“Eu quero justiça”, diz empresária agredida pelo companheiro; suspeito responde em liberdade na Paraíba

30 jun 2026 - Manchete Destaque

Empresária Patrícia Pontes, de 32 anos — Foto: Reprodução

A empresária Patrícia Pontes, de 32 anos, voltou a cobrar providências da Justiça após denunciar ter sido vítima de violência doméstica no município de Conde, no Litoral Sul da Paraíba. Em um novo vídeo publicado nas redes sociais, ela afirmou viver com medo e criticou o fato de o investigado permanecer em liberdade.

Segundo Patrícia, além das agressões físicas, ela sofreu ameaças e violência psicológica. “Eu quero justiça. Eu preciso de justiça. Isso não pode ficar assim. Ele não pode sair por aí e, daqui a um tempo, fazer com outra pessoa igual ou pior do que fez comigo”, desabafou.

- Informações:
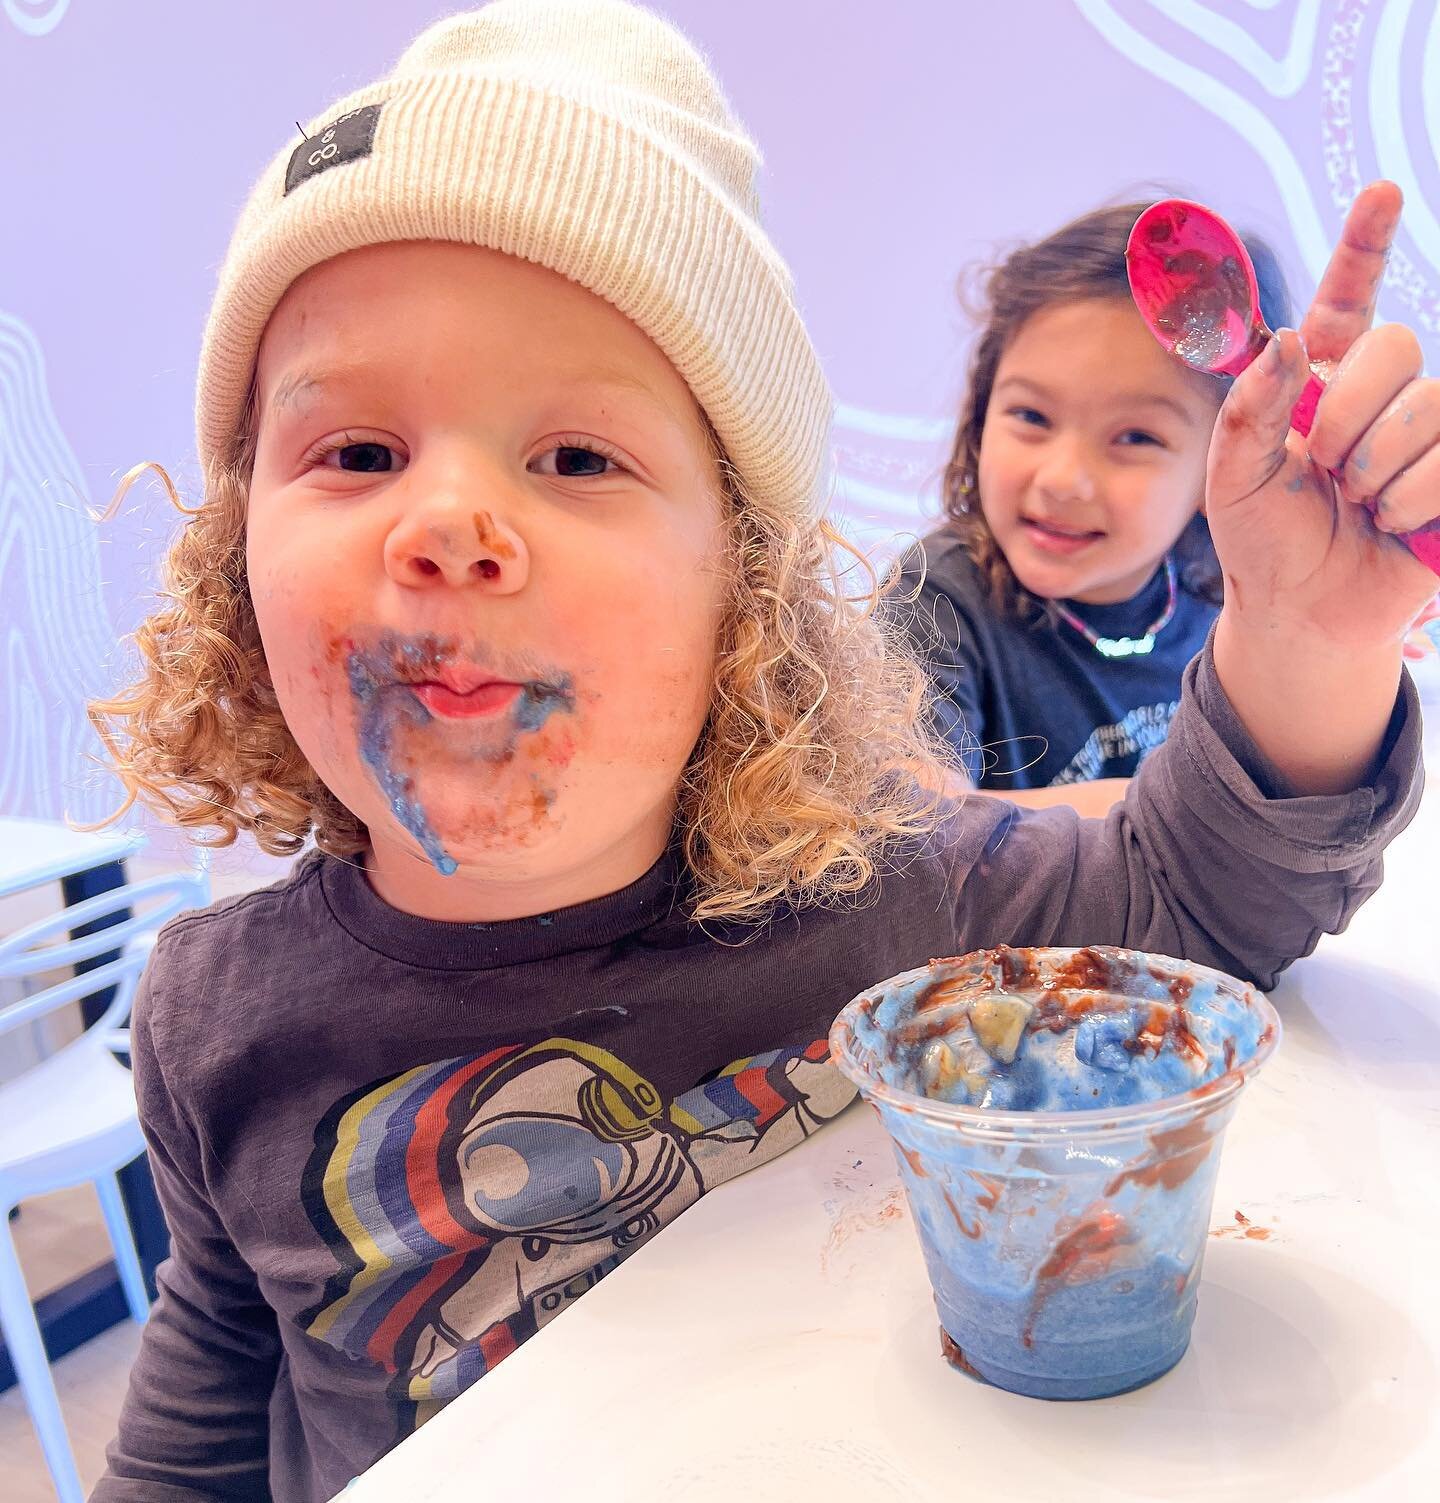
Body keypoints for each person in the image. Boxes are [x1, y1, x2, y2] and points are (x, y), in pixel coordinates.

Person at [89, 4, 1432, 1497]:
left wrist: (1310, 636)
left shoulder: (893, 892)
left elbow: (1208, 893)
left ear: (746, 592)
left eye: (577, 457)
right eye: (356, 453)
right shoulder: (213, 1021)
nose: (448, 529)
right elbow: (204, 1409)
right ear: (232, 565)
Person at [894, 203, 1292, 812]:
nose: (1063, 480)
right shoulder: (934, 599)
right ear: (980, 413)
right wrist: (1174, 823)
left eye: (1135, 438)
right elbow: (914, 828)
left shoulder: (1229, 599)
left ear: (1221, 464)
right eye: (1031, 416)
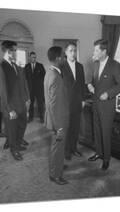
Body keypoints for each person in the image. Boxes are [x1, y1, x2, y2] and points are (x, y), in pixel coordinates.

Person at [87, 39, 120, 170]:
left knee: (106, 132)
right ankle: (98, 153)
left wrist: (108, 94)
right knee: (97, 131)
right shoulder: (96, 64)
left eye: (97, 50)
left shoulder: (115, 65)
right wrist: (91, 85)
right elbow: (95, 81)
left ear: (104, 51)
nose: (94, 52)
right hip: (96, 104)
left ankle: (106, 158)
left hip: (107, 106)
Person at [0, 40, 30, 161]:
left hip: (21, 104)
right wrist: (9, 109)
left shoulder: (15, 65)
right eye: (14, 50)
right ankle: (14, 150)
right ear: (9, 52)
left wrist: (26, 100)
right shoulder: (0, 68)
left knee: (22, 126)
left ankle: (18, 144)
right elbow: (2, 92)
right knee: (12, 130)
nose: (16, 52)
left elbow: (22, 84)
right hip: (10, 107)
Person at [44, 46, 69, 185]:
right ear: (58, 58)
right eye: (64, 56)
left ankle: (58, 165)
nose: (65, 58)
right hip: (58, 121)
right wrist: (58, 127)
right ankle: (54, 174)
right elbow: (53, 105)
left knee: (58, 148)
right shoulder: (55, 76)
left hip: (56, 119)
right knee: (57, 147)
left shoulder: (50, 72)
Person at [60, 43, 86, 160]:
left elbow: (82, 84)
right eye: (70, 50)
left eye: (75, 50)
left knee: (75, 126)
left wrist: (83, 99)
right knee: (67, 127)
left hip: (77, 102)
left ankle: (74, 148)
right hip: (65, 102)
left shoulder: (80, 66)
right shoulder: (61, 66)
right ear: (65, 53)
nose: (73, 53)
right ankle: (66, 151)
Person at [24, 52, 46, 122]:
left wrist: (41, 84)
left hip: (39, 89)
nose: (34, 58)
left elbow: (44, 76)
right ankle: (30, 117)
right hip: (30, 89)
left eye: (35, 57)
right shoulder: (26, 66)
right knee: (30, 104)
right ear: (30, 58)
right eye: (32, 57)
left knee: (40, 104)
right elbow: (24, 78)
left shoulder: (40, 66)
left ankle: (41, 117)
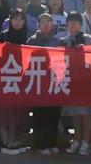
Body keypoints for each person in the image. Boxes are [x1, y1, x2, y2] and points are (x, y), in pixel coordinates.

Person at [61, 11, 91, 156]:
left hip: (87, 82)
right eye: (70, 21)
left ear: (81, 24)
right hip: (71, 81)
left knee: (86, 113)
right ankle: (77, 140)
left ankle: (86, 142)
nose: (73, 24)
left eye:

--

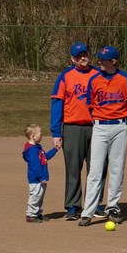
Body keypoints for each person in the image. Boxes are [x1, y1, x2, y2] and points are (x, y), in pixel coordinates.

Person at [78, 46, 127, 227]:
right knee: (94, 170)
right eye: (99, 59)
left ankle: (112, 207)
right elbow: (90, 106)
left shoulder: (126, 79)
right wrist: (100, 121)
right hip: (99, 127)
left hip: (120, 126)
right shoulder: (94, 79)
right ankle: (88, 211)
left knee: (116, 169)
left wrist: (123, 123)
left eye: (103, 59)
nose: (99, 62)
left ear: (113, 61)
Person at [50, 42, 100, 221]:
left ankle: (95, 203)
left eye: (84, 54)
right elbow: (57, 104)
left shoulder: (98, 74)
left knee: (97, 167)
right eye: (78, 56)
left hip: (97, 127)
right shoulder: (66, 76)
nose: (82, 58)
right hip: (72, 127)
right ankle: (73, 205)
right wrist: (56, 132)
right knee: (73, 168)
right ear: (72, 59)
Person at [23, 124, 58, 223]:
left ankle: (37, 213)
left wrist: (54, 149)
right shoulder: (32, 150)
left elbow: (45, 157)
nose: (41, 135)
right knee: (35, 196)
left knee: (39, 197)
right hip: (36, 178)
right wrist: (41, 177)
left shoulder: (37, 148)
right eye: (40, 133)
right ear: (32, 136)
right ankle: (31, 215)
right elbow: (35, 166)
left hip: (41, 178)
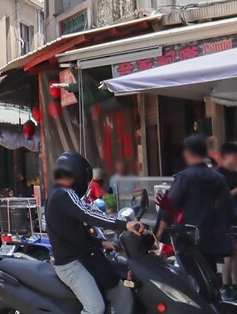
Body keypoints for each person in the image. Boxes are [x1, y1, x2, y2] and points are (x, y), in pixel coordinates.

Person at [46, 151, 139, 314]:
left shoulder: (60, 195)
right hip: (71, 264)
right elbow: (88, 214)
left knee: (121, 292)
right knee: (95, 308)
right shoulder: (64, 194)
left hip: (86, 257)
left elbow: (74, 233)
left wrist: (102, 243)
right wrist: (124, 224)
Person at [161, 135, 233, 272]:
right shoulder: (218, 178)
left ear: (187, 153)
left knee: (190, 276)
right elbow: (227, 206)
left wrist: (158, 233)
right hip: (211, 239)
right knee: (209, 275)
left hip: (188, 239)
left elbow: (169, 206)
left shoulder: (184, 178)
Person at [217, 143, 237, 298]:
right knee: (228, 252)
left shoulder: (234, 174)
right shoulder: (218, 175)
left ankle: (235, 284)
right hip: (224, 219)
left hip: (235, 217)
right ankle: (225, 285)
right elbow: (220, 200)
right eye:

- Enunciado da tarefa:
Responda com base na notícia:
(a) Que idade tem a empresária Patrícia Pontes?
(b) Em que município ela denunciou ter sido vítima de violência doméstica?
(c) Além das agressões físicas, o que ela afirma ter sofrido?
A listagem não interfere em nada nesta atividade.

- Solução do problema:
(a) 32 anos.
(b) Em Conde, no Litoral Sul da Paraíba.
(c) Ameaças e violência psicológica.